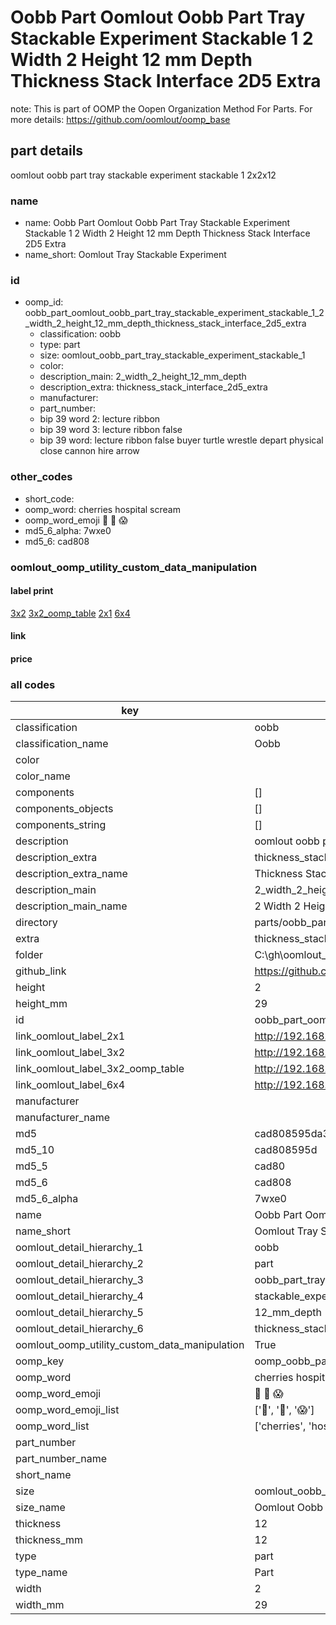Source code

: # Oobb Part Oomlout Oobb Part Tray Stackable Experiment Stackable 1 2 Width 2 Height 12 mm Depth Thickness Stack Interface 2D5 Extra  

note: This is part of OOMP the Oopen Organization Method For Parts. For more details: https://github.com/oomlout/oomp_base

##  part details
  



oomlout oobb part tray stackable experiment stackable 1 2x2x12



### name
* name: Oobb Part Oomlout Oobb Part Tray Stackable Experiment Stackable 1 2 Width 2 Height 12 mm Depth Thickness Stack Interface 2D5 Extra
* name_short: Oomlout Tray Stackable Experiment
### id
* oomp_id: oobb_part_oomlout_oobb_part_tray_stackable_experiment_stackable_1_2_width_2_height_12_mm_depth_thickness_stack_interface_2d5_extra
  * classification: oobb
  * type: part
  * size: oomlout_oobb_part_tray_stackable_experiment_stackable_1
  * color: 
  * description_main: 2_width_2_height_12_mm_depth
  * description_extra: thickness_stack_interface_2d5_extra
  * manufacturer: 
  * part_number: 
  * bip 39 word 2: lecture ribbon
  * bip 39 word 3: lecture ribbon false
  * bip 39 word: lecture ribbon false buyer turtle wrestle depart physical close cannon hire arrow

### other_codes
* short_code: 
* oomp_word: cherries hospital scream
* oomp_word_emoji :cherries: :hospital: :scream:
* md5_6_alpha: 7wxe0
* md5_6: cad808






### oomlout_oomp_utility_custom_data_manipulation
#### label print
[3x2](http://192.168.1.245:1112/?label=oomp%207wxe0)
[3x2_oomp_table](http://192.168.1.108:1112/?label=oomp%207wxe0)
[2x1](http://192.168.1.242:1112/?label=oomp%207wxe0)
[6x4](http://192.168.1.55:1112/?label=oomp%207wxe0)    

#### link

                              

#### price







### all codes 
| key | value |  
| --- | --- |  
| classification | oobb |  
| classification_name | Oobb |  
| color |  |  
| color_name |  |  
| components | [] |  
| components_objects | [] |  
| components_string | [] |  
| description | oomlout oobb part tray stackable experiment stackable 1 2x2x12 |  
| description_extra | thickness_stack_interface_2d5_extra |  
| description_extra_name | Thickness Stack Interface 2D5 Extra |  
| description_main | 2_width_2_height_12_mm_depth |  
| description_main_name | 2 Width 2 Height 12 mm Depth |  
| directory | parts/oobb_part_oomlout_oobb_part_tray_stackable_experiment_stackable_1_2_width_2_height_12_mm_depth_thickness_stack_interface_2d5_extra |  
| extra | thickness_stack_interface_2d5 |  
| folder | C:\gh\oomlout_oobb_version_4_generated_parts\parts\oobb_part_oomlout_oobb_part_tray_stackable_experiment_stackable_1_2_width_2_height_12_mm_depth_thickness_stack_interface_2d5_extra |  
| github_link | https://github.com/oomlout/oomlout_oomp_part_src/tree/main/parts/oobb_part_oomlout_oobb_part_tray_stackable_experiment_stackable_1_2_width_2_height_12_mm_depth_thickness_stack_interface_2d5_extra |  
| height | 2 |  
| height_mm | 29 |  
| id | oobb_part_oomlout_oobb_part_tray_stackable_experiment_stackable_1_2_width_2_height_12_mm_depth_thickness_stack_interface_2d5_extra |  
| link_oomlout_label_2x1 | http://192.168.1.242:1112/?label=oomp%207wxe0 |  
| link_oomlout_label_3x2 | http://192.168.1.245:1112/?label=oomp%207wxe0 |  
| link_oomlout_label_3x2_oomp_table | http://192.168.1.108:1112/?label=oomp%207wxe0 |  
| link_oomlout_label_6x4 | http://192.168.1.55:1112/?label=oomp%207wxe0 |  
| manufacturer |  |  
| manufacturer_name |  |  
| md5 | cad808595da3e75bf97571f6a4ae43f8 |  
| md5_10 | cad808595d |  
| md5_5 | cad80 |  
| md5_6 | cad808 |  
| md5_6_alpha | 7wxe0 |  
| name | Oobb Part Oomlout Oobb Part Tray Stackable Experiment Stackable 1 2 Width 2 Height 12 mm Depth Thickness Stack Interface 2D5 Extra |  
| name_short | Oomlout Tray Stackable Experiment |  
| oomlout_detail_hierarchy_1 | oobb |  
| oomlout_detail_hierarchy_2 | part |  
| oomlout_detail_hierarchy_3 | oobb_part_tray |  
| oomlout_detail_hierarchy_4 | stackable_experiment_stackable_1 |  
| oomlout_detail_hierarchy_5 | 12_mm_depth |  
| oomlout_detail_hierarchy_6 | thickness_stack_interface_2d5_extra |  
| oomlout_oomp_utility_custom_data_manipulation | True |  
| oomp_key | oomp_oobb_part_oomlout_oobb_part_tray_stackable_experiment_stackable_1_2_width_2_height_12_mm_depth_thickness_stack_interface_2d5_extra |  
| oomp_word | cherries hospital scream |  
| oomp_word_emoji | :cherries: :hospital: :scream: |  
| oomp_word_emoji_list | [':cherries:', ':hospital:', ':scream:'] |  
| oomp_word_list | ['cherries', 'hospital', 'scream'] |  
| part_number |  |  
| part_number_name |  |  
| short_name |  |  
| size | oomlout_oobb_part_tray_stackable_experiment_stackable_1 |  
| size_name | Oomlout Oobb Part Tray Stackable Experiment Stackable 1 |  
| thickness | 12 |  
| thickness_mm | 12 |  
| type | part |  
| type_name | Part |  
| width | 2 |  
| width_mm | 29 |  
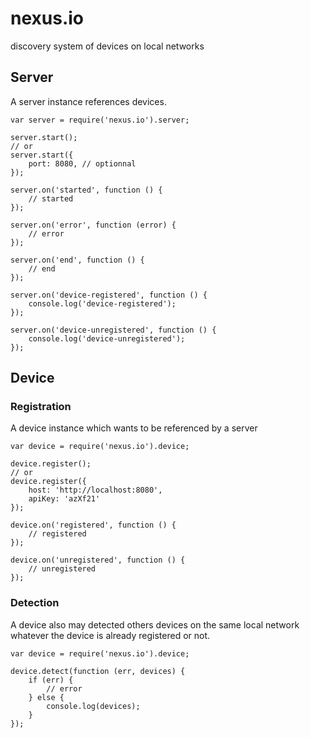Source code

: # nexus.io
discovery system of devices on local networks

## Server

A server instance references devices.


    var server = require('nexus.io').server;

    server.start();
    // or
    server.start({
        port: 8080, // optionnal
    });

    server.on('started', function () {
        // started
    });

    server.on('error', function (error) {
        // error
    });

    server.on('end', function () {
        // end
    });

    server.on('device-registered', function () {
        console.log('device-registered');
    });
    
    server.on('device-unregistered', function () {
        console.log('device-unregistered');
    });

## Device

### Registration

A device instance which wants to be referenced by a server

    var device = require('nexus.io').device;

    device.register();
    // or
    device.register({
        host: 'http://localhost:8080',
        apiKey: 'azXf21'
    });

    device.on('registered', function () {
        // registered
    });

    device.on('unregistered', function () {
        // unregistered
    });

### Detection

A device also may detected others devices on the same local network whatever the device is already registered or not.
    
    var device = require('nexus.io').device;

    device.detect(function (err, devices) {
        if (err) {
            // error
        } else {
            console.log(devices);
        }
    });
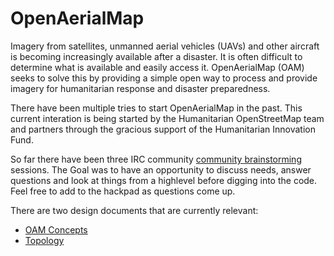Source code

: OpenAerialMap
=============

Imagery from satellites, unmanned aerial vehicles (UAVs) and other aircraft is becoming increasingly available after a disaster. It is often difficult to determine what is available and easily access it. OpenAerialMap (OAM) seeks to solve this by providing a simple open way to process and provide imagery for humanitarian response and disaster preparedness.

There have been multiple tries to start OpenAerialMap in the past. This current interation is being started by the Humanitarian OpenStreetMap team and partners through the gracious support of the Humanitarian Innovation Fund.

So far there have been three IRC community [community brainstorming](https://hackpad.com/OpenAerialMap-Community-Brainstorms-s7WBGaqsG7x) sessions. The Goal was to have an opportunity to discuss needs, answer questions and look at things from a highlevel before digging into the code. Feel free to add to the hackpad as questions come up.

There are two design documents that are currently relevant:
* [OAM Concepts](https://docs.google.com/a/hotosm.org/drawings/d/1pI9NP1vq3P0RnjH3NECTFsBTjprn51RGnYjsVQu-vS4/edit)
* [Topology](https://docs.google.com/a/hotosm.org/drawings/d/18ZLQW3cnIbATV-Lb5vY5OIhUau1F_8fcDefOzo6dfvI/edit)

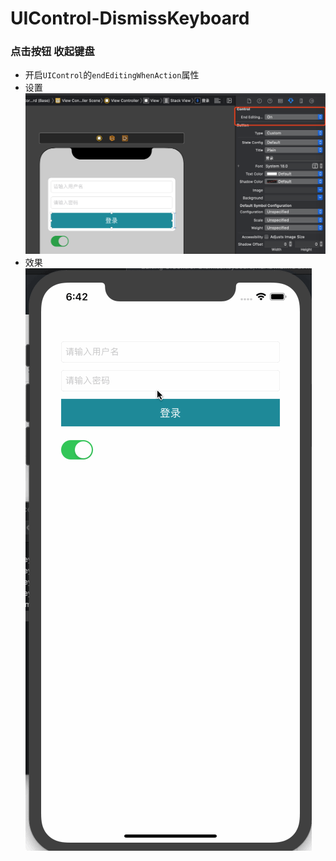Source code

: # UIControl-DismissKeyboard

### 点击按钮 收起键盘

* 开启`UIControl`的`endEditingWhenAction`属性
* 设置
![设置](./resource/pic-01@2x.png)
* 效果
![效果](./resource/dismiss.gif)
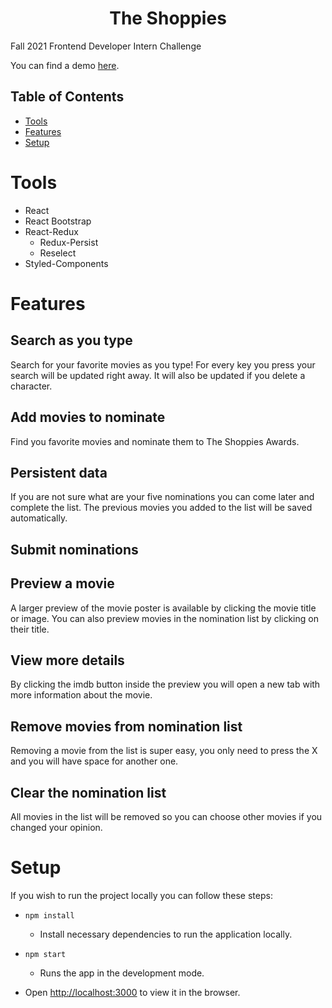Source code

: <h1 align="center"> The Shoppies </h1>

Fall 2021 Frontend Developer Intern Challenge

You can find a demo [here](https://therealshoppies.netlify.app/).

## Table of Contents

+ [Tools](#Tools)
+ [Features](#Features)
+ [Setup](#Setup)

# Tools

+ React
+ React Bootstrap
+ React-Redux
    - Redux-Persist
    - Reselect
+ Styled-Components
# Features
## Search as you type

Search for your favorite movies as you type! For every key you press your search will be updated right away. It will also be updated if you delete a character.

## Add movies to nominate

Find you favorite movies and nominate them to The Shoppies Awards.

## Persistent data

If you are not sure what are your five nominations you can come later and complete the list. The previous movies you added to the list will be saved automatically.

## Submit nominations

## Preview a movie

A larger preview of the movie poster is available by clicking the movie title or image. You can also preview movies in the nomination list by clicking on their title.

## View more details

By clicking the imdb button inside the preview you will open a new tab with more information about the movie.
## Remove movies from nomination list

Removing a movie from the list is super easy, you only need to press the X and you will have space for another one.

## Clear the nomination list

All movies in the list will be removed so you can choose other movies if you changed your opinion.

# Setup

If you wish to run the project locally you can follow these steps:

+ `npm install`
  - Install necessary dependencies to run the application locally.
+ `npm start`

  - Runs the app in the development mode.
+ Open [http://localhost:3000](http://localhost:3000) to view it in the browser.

---+---

Instructions for the task: Starting at the beginning of the data and ending at the line that contains "cannon hire arrow", write the lines out again with "lecture" replaced by "lesson" and nothing else changed. Leave the pictures out.

Solved exercise:
Source code

: # Oobb Part Oomlout Oobb Part Tray Stackable Experiment Stackable 1 2 Width 2 Height 12 mm Depth Thickness Stack Interface 2D5 Extra  

note: This is part of OOMP the Oopen Organization Method For Parts. For more details: https://github.com/oomlout/oomp_base

##  part details
  



oomlout oobb part tray stackable experiment stackable 1 2x2x12



### name
* name: Oobb Part Oomlout Oobb Part Tray Stackable Experiment Stackable 1 2 Width 2 Height 12 mm Depth Thickness Stack Interface 2D5 Extra
* name_short: Oomlout Tray Stackable Experiment
### id
* oomp_id: oobb_part_oomlout_oobb_part_tray_stackable_experiment_stackable_1_2_width_2_height_12_mm_depth_thickness_stack_interface_2d5_extra
  * classification: oobb
  * type: part
  * size: oomlout_oobb_part_tray_stackable_experiment_stackable_1
  * color: 
  * description_main: 2_width_2_height_12_mm_depth
  * description_extra: thickness_stack_interface_2d5_extra
  * manufacturer: 
  * part_number: 
  * bip 39 word 2: lesson ribbon
  * bip 39 word 3: lesson ribbon false
  * bip 39 word: lesson ribbon false buyer turtle wrestle depart physical close cannon hire arrow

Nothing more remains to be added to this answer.